Well, at least that makes sense as long as they don't go for that goofy super-tournament thing in St. Paul. "Campus sites," he said over and over again until he died.

Traviolia also pointed out that the Big Ten was an 11-team league for 20 years, so folks shouldn't assume they're going to add an eighth team just to add an eighth team. TBH I'd rather have the enforced byes a 7 team league brings than the scheduling compromises an eight-team league imposes… unless the eighth team is a compelling one.

Maybe that hockey eligibility rule isn't so ridiculous. College hockey has always been open to older players, and for the most part that's been a good thing. A higher average age has improved the overall level of play to the point where the NCAA is 30% of the NHL* and kept smaller schools in the hunt for championships in a way they aren't in any other sport.

That said, things are getting kind of ridiculous:

…more than two-thirds of the 2015-16 freshman class reached its 20th birthday before playing a college game.

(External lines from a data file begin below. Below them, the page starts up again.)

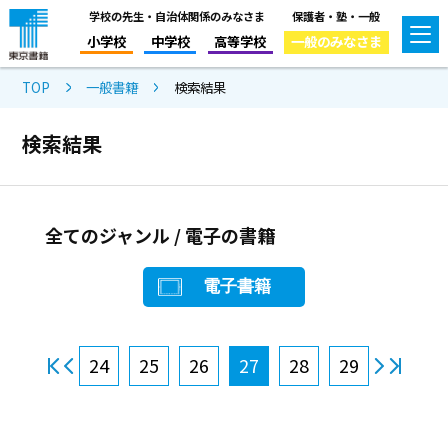
学校の先生・自治体関係のみなさま
保護者・塾・一般
小学校
中学校
高等学校
一般のみなさま
TOP
一般書籍
検索結果
検索結果
全てのジャンル / 電子の書籍
電子書籍
24
25
26
27
28
29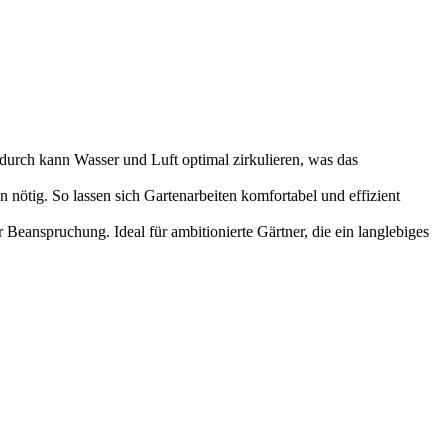
ch kann Wasser und Luft optimal zirkulieren, was das
 So lassen sich Gartenarbeiten komfortabel und effizient
nspruchung. Ideal für ambitionierte Gärtner, die ein langlebiges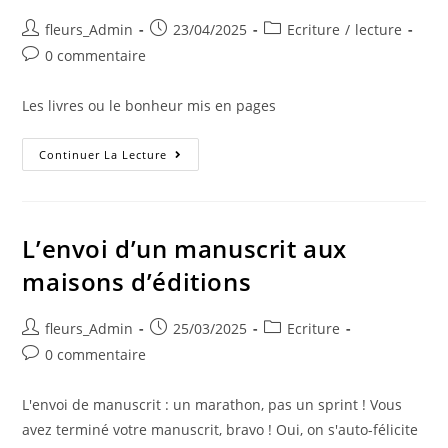
fleurs_Admin
23/04/2025
Ecriture
/
lecture
0 commentaire
Les livres ou le bonheur mis en pages
Continuer La Lecture
L’envoi d’un manuscrit aux
maisons d’éditions
fleurs_Admin
25/03/2025
Ecriture
0 commentaire
L'envoi de manuscrit : un marathon, pas un sprint ! Vous
avez terminé votre manuscrit, bravo ! Oui, on s'auto-félicite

That is two years after high school. You get one year in all other sports. The Big Ten wants to make that the cap, not three, and while the way they've gone about it is offputting I don't think the move itself is particularly drastic or uncalled for. (A lot of these guys who pan out in a big way will sign "early" with NHL teams… at 22 or 23.)

*[It's not that the old guys are getting to the league, although some do. It's more that the NCAA is more attractive as a developmental route because it's tougher than it would otherwise be.]

Etc.: More RPO is coming, specifically at Penn State. No night game this year. People are way more upset about this than I thought they'd be. Exit Steve Racine, puck magnet. Drew Sharp heal thyself. Exiting hockey seniors advise patience for underclassmen making decisions. Defensive practice takes from Touch The Banner.

The Dodgers have a TV deal that is costing Time Warner nine digits a year because nobody wants to pay the exorbitant fees TW is trying to extract from other providers. An interesting article from a couple years ago about John Beilein and how his players perform in the NBA.